* **WHAT THE EXERCISE ASKS**: Continue the news article about Gerardo dela Peña, starting after its last sentence.

* **EXTRACT**:
Rights group seeks release of ‘oldest political prisoner’ | Inquirer News

Rights group seeks release of ‘oldest political prisoner’

By: - Reporter / @dexcabalzaINQ
/ 05:20 AM June 19, 2023

Gerardo dela Peña STORY: Rights group seeks release of ‘oldest political prisoner’

Gerardo dela Peña (Photo from Kapatid)

MANILA, Philippines — Now frail and sickly, Gerardo dela Peña just wants the rest of his years to be spent with his family in Camarines Norte province.

As “the oldest political prisoner in the country,” according to rights group Kapatid, Dela Peña, 84, has been serving his sentence time at New Bilibid Prison (NBP) for what he and other groups have described as trumped-up charges against him.


They have been clamoring for the release of “Tatay Gerry,” as inmates call him, since 2019 on humanitarian considerations of his advanced age and declining health.


“Just bring him home alive. It’s the best gift that he will be receiving for Father’s Day and the remaining days of his life. Let’s not wait until it’s too late for him,” Kapatid spokesperson Fides Lim told the Inquirer on Saturday.

“We are asking the Bureau of Corrections, Department of Justice, Supreme Court, and the Philippine government to grant what he has been longing for. Please have a heart,” she added.

‘Wrongfully convicted’

Born on April 23, 1939, Dela Peña, a farmer from Vinzons, Camarines Norte, is the oldest of 824 political prisoners in the country, as tallied by Kapatid.

Lim said “Tatay Gerry” has been in jail for almost 10 years now.

The Regional Trial Court of Daet, Camarines Norte, convicted Dela Peña in February 2014 of murder, for the fatal shooting of his nephew Melchor on April 21, 2001.

* **RECORDED INFORMATION**:
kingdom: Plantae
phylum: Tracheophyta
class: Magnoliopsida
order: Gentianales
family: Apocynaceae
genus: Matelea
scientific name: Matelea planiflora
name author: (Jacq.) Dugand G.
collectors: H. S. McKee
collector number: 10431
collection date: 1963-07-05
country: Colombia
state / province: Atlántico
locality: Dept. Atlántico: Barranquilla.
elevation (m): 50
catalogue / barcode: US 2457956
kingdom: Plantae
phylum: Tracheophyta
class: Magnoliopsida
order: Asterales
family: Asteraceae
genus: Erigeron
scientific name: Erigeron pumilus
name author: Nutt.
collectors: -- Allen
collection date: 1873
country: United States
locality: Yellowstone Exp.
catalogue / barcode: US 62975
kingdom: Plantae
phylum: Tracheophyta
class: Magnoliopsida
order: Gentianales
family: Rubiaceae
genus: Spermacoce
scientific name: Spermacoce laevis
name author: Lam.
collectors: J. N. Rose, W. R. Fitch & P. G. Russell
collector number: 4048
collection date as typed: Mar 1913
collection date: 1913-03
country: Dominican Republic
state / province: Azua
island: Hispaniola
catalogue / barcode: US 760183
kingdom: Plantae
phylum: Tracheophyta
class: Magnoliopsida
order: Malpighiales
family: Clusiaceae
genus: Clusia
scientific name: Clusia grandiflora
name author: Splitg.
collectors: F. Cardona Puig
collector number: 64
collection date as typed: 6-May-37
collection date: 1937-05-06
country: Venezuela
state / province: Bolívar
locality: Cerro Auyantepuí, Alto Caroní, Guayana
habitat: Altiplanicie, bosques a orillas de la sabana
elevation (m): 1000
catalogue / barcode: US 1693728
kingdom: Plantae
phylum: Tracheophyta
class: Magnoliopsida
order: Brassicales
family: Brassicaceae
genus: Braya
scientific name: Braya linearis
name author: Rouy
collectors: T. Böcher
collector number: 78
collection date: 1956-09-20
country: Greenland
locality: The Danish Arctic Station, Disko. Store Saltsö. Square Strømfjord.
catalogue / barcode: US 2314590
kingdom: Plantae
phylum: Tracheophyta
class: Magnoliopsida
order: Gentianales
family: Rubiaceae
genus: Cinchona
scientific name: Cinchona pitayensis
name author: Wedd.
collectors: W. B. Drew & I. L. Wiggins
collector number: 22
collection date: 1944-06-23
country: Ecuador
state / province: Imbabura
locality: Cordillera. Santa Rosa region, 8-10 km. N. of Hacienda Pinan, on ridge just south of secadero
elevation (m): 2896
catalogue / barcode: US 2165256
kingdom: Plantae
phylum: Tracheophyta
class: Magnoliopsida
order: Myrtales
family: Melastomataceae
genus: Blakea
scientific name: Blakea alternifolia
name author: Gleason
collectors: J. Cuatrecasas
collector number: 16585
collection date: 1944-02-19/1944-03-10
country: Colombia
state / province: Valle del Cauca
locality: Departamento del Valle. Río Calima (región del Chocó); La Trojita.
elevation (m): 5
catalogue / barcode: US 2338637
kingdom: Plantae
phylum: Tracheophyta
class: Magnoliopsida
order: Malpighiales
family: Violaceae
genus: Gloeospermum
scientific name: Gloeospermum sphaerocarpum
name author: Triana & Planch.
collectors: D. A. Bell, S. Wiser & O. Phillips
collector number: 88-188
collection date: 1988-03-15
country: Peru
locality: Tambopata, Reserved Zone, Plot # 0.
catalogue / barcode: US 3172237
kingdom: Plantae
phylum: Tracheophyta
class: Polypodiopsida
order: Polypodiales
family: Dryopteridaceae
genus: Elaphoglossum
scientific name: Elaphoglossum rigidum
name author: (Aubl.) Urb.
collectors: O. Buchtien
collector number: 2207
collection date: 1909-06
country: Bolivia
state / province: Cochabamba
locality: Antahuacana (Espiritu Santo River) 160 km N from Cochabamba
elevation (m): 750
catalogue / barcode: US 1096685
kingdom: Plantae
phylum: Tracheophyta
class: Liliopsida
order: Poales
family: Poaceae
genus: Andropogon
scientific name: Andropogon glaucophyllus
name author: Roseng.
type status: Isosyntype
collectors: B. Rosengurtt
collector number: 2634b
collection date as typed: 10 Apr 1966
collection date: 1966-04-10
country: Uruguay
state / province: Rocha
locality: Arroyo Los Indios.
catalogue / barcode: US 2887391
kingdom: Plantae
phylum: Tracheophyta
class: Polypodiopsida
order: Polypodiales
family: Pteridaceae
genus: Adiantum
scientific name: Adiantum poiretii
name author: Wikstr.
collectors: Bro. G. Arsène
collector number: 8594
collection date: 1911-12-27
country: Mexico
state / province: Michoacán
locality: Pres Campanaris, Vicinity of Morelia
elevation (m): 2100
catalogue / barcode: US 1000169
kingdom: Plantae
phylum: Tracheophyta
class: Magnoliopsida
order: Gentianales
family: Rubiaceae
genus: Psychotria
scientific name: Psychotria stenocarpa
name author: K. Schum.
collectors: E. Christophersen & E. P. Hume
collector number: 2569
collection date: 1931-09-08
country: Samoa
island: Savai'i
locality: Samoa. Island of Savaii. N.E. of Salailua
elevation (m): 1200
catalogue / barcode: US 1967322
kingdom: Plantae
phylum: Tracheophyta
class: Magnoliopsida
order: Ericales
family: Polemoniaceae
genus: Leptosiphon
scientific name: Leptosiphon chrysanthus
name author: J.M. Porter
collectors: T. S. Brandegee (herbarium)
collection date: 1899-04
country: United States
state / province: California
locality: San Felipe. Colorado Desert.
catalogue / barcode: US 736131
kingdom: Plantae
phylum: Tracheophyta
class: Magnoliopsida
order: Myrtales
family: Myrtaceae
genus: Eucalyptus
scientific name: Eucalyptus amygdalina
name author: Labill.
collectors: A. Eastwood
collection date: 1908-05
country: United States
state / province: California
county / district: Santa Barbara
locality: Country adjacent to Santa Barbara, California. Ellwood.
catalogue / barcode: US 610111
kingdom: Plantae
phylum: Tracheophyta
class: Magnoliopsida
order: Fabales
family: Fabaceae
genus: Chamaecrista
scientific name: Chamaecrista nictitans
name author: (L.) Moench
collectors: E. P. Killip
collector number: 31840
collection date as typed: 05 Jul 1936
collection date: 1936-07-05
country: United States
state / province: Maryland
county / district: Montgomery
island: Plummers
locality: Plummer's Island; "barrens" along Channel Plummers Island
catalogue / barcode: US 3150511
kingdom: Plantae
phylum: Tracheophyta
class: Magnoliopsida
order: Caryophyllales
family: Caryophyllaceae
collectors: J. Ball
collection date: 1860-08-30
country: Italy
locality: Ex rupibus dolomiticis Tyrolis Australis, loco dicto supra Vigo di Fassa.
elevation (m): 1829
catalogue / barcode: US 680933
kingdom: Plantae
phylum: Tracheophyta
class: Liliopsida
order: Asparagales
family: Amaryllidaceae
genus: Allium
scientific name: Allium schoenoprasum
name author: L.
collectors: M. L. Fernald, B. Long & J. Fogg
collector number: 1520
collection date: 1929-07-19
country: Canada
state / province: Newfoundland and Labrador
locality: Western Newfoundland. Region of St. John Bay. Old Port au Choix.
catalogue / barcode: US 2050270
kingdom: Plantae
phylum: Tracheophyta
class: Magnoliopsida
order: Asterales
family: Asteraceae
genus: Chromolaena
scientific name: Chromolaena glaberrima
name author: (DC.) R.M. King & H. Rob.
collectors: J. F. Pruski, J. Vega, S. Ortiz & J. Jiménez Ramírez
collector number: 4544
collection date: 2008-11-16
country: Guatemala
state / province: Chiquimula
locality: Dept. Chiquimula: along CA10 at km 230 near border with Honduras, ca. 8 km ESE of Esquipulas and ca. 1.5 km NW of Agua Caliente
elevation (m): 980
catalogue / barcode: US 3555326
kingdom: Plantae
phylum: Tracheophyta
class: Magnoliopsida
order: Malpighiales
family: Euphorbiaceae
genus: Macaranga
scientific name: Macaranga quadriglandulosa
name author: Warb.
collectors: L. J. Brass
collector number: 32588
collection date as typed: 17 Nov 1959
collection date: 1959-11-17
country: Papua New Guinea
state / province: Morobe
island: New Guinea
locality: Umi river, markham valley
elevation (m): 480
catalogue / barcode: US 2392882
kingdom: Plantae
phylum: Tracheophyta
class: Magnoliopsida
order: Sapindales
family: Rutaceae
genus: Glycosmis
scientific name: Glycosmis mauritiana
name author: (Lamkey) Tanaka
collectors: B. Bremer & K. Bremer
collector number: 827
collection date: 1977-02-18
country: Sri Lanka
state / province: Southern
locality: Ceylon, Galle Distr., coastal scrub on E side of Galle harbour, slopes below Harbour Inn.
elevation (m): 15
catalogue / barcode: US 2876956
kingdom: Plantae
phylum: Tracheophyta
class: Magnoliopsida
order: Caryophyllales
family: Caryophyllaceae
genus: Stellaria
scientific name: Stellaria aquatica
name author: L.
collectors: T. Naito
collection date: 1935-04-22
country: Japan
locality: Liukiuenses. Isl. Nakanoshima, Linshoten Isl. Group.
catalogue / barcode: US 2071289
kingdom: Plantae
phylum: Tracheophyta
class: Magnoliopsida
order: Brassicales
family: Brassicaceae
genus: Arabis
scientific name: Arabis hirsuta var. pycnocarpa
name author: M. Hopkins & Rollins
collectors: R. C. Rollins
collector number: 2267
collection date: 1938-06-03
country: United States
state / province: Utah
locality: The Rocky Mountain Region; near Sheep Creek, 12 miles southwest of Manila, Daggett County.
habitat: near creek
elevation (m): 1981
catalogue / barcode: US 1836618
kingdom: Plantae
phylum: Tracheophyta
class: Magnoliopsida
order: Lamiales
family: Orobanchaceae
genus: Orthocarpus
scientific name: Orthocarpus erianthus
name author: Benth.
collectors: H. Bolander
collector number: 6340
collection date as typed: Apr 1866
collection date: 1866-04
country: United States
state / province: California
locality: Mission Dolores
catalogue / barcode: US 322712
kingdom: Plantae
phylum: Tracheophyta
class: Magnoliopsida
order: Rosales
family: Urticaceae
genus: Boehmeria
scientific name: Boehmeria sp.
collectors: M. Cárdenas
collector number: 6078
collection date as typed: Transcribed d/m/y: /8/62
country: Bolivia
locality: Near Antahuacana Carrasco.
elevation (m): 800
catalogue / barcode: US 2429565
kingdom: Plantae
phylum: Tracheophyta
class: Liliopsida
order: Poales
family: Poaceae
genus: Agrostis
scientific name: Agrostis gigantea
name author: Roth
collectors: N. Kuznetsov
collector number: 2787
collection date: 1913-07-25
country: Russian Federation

* **RESULT BELOW**:
Dela Peña was only arrested in March 2013 but was convicted less than a year later. He is currently serving a sentence of reclusion perpetua, or 20 to 40 years in prison.


The prosecution maintained that, based on the testimonies of witnesses, Dela Peña and his brother Armenio were members of the New People’s Army (NPA) who suspected Melchor of being an intelligence asset of the military.

The NPA had claimed responsibility for the killing. But Dela Peña denied he was a communist rebel and said he was merely a “scapegoat” who was “wrongfully convicted.”

He used to head the Samahan ng Ex-Detainees Laban sa Detensyon at Aresto (Selda) and was also a member of human rights group Karapatan.

The Supreme Court, however, eventually denied his appeal and affirmed his conviction in November 2019.

‘They love him’

Last year Dela Peña was transferred from the NBP’s maximum security compound to its minimum security compound, occupied by persons deprived of liberty (PDLs) who are 70 and older and those who are about to complete their sentence.

“But transfer to [the] minimum [security compound] is no guarantee of [his] swift release. The longest staying political prisoner has been languishing there [at the minimum security security compound] for three years now due to bureaucratic delays,” Lim said.

She added that “with his background as a human rights worker and former [village councilor], he easily gained the trust of his fellow PDLs. It’s very natural for him to help people. That’s why his fellow PDLs at NBP’s maximum security compound love him.”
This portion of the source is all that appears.